Per il papà che preferisce NON assistere al parto

Anche se non si entra in sala parto, ci sono molti modi per incoraggiare la propria compagna, di starle vicino, di farle sentire la propria partecipazione:

  • negli ultimi giorni lei ha tanto bisogno di rilassarsi, ha bisogno di cuscini sotto le braccia, le gambe, la schiena. Controlla che la camera in cui legge o riposa sia bene arieggiata, ma non fredda (il freddo potrebbe far contrarre i muscoli);
  • è sempre rilassante un massaggio alla schiena, lentamente, dolcemente, lungo la colonna vertebrale. Ma se la futura mamma dice “basta”, non bisogna insistere, ripetendole “ti fa bene”. Una donna incinta sa sempre d’istinto quello di cui ha bisogno;
  • perché non andare insieme a lei nell’ospedale scelto per il parto? A vedere quanti telefoni ci sono, e dove!, un’occhiata alla nursery, al monitor. È un ambiente che probabilmente lei già conosce, se ha fatto in questo ambiente un corso di preparazione. Ma adesso tutto è più rassicurante perché lo conoscete insieme;
  • se cominciano le doglie, la mamma ha bisogno di un pasto leggerissimo, ma sostanzioso, perché le occorreranno tante energie. Non un pranzo, ma succhi di frutta, qualche fettina di pane biscottato con marmellata, tè;
  • e quando la moglie è in sala parto non si deve chiedere continuamente all’ostetrica e ai medici “come va?”. Certo che un padre ha il diritto di sapere tutto. Ma ha scelto lui liberamente di aspettare fuori. Importantissimo: lei “sente” la calma del marito anche a distanza.

Infine ricorda che la tua presenza è molto importante sia come aiuto pratico che come sostegno psicologico, ma non sentirti obbligato ad assistere al parto se psicologicamente non ti senti pronto. Puoi essere ugualmente di grande sostegno (prima e dopo il parto), anche se per motivi diversi non assisterai alla fase conclusiva.

 

Per il papà che preferisce assistere al parto

Quando un uomo decide di veder nascere il suo bambino quasi sempre ha già frequentato il corso di preparazione al parto.

Ma nell’entusiasmo finale si possono dimenticare questi particolari importantissimi:

  • cerca di rimanere calmo e rilassato se vuoi trasmettere questi sentimenti alla tua compagna; non farti prendere dal panico o dalla fretta;
  • armati di pazienza e dimentica l’orologio;
  • fai da “intermediario” tra la tua compagna e il personale medico, ma non fare continue domande.
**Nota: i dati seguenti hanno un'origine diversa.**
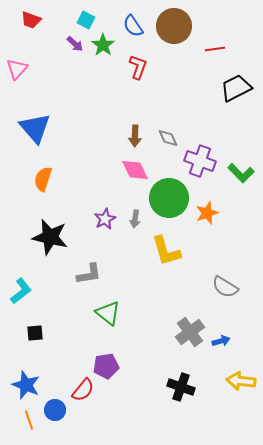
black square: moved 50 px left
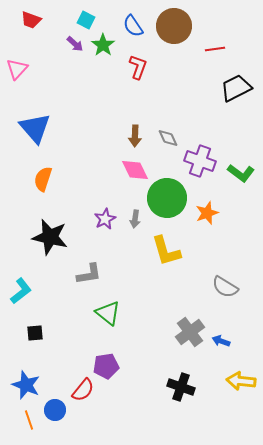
green L-shape: rotated 8 degrees counterclockwise
green circle: moved 2 px left
blue arrow: rotated 144 degrees counterclockwise
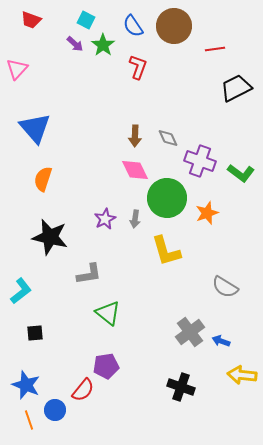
yellow arrow: moved 1 px right, 6 px up
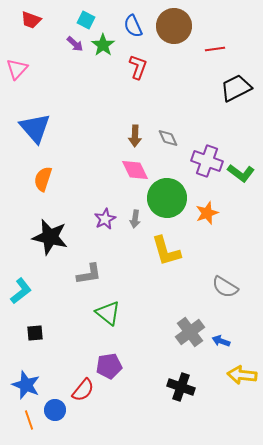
blue semicircle: rotated 10 degrees clockwise
purple cross: moved 7 px right
purple pentagon: moved 3 px right
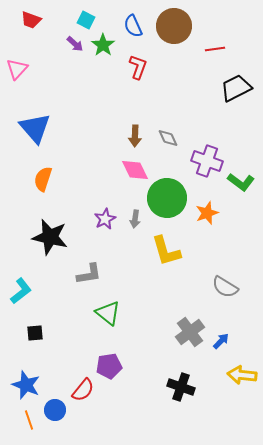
green L-shape: moved 9 px down
blue arrow: rotated 114 degrees clockwise
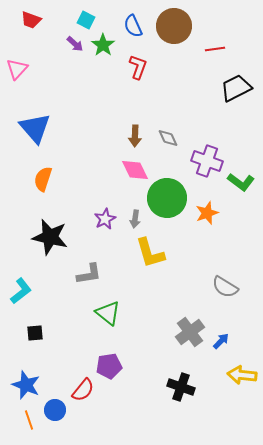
yellow L-shape: moved 16 px left, 2 px down
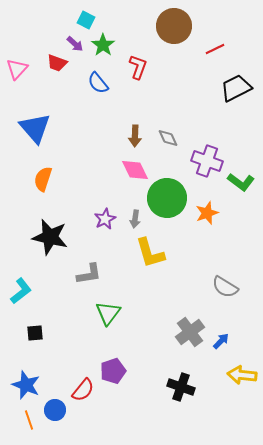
red trapezoid: moved 26 px right, 43 px down
blue semicircle: moved 35 px left, 57 px down; rotated 15 degrees counterclockwise
red line: rotated 18 degrees counterclockwise
green triangle: rotated 28 degrees clockwise
purple pentagon: moved 4 px right, 5 px down; rotated 10 degrees counterclockwise
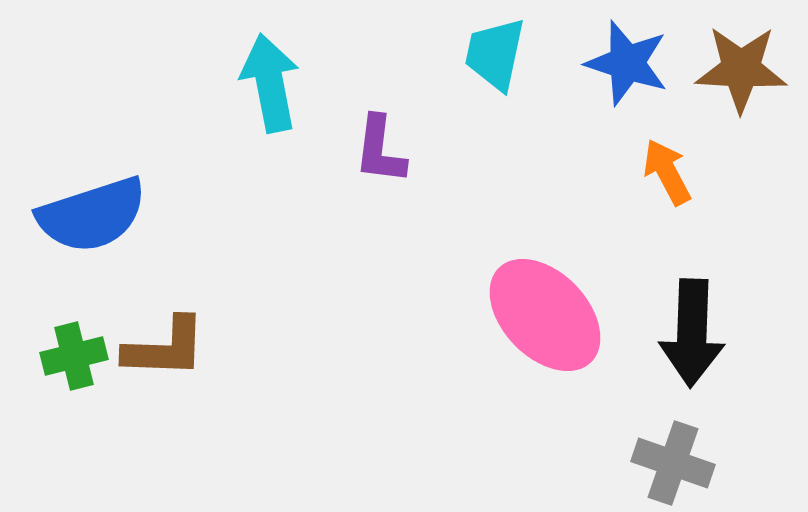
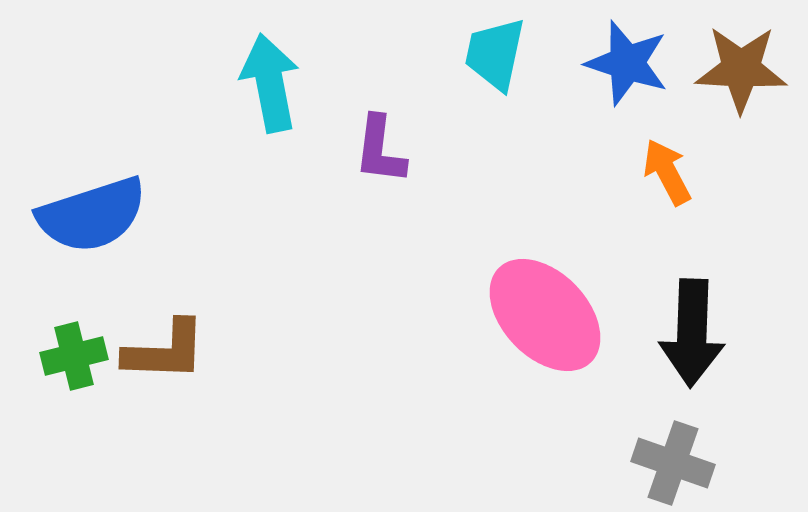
brown L-shape: moved 3 px down
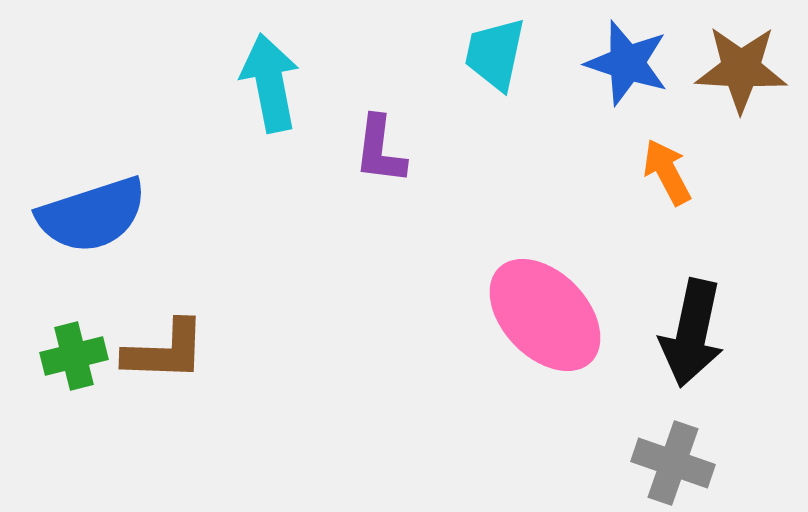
black arrow: rotated 10 degrees clockwise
Non incalzare ostetriche e medici con interrogativi tipo “ma quando nasce mio figlio?”. Tutto questo può agitare anche la mamma più serena, e darle insicurezza;
  • ricordale di cambiare spesso posizione e di andare in bagno (le future mamme dovrebbero urinare spesso, ma lo dimenticano);
  • incoraggiala, falle dei complimenti, coccolala. Prova a dirle “brava, stai andando bene, spingi proprio nella maniera giusta”. È quello che le sta dicendo anche l’ostetrica, ma lei ha bisogno di sentirselo confermare dal suo compagno;
  • parlale con calma, sottovoce, ma non durante le contrazioni;
  • durante le contrazioni o il parto non darle ordini o dire “rilassati”, “respira”, ma fallo con lei: usa il tuo respiro per accompagnare il suo; inizia con il suo ritmo e poi rallenta pian piano fino ad un ritmo rilassato, chiedendole di seguirti (alcuni padri partecipano tanto che diventano affannati, sudano. Non devono vergognarsi, è un parto di coppia);
  • ricorda che il tuo tocco gentile e sicuro, il contatto continuo degli occhi, l’aiuteranno a rilassarsi e a farla concentrare su quello che sta facendo durante il travaglio;
  • se lo desidera, massaggiare la schiena, le reni, le spalle, i piedi;
  • offrile da bere, soprattutto se il travaglio è lungo;
  • infine, non prendere iniziative autonome: alcuni padri preferiscono mettersi a fianco dell’ostetrica per vedere il momento preciso in cui nasce il bambino e prenderlo tra le mani. Non deciderlo lì all’istante ma concordalo prima con il personale medico e la tua compagna.